Text under study –
>>>

We can use multiple INNER JOIN clauses to tie the necessary tables together.  We also need to include a conditional statement to only count the results that correspond to our desired genre.  This conditional statement is added using the AND operator within an ON clause.  Lastly, we will GROUP BY PlaylistId since there are multiple playlists with the same name.

In [273]:
query = '''SELECT Playlist.PlaylistId,
                  Playlist.Name AS Playlist,
                  COUNT() AS ClassicalTotal
           FROM Genre
                INNER JOIN Track
                ON Genre.GenreId = Track.GenreId
                INNER JOIN PlaylistTrack
                ON Track.TrackId = PlaylistTrack.TrackId
                INNER JOIN Playlist
                ON PlaylistTrack.PlaylistId = Playlist.PlaylistId
                AND Genre.Name = 'Classical'
           GROUP BY Playlist.PlaylistId;'''

In [274]:
df = pd.read_sql(query, con)
df

Unnamed: 0,PlaylistId,Playlist,ClassicalTotal
0,1,Music,74
1,5,90’s Music,40
2,8,Music,74
3,12,Classical,73
4,13,Classical 101 - Deep Cuts,24
5,14,Classical 101 - Next Steps,24
6,15,Classical 101 - The Basics,25


### 9) List all employees/supervisor relationships.  Your results should include 2 columns.  The first column should state the employee's first and last name.  The second column should state the supervisor's first and last name.  If the employee does not have a supervisor, the corresponding supervisor name entry should be null.

We need to use a self join to get the desired results.  A self join simply refers to joining a table with itself.  We accomplish this by assigning each instance an alias and joining on the desired columns.

In [227]:
query = '''SELECT emp.FirstName || ' ' || emp.LastName AS EmployeeName,
                  sup.FirstName || ' ' || sup.LastName AS SupervisorName
           FROM Employee emp
                LEFT JOIN Employee sup
                ON emp.ReportsTo = sup.EmployeeId;'''

In [228]:
df = pd.read_sql(query, con)
df

Unnamed: 0,EmployeeName,SupervisorName
0,Andrew Adams,
1,Nancy Edwards,Andrew Adams
2,Jane Peacock,Nancy Edwards
3,Margaret Park,Nancy Edwards
4,Steve Johnson,Nancy Edwards
5,Michael Mitchell,Andrew Adams
6,Robert King,Michael Mitchell
7,Laura Callahan,Michael Mitchell


### 10) Update the Heavy Metal Classic playlist to include all additional tracks that are included in the Heavy Metal Genre.  Do not allow tracks to be duplicated in the new playlist.

<<<

Required work –
- a) Duplicate the stretch of the SQL walkthrough from "### 10) Update" through "the new playlist.".
- b) Write the next part of the SQL walkthrough, starting right after its last sentence.
These rows have no connection to the SQL walkthrough.

[Extracted rows]
>>>

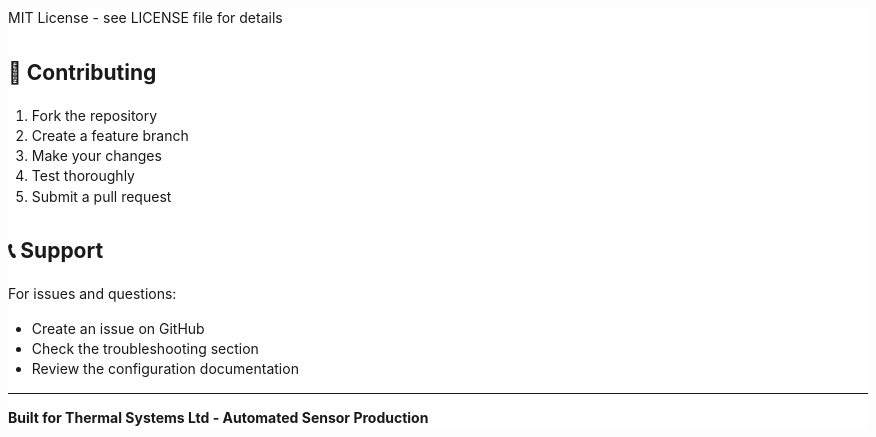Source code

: MIT License - see LICENSE file for details

## 🤝 Contributing

1. Fork the repository
2. Create a feature branch
3. Make your changes
4. Test thoroughly
5. Submit a pull request

## 📞 Support

For issues and questions:
- Create an issue on GitHub
- Check the troubleshooting section
- Review the configuration documentation

---

**Built for Thermal Systems Ltd - Automated Sensor Production**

<<<

Responses in order –
- a)
### 10) Update the Heavy Metal Classic playlist to include all additional tracks that are included in the Heavy Metal Genre.  Do not allow tracks to be duplicated in the new playlist.

- b)
The UNION operator allows you to find all records that exist between two tables.  Similar to a union in set theory, duplicate records will be ignored.  If we want to allow for duplicates we can use the UNION ALL operator.

In [225]:
query = '''SELECT Track.Name as Track
           FROM Track
                INNER JOIN PlaylistTrack
                ON Track.TrackId = PlaylistTrack.TrackId
                INNER JOIN Playlist
                ON PlaylistTrack.PlaylistId = Playlist.PlaylistId
           WHERE Playlist.Name = 'Heavy Metal Classic'
           
           UNION
           
           SELECT Track.Name as Track
           FROM Track
                INNER JOIN Genre
                ON Track.GenreId = Genre.GenreId
           WHERE Genre.Name = 'Heavy Metal';'''

In [226]:
df = pd.read_sql(query, con)
df

Unnamed: 0,Track
0,2 Minutes To Midnight
1,Acacia Avenue
2,Ace Of Spades
3,Aces High
4,Age Of Innocence
5,Another Life
6,Balls to the Wall
7,Children Of The Damned
8,Crazy Train
9,Creeping Death


# ADVANCED QUERIES

### 1) Return a table that states the number of tracks that are less than 3 minutes long, between 3 and 5 minutes long, and more than 5 minutes long.

The CASE statement can be used to handle if/then logic in SQL.  A column can be created for each classification and a 1 or 0 assigned depending on status.  The results in each column can than be aggregated to find the solution.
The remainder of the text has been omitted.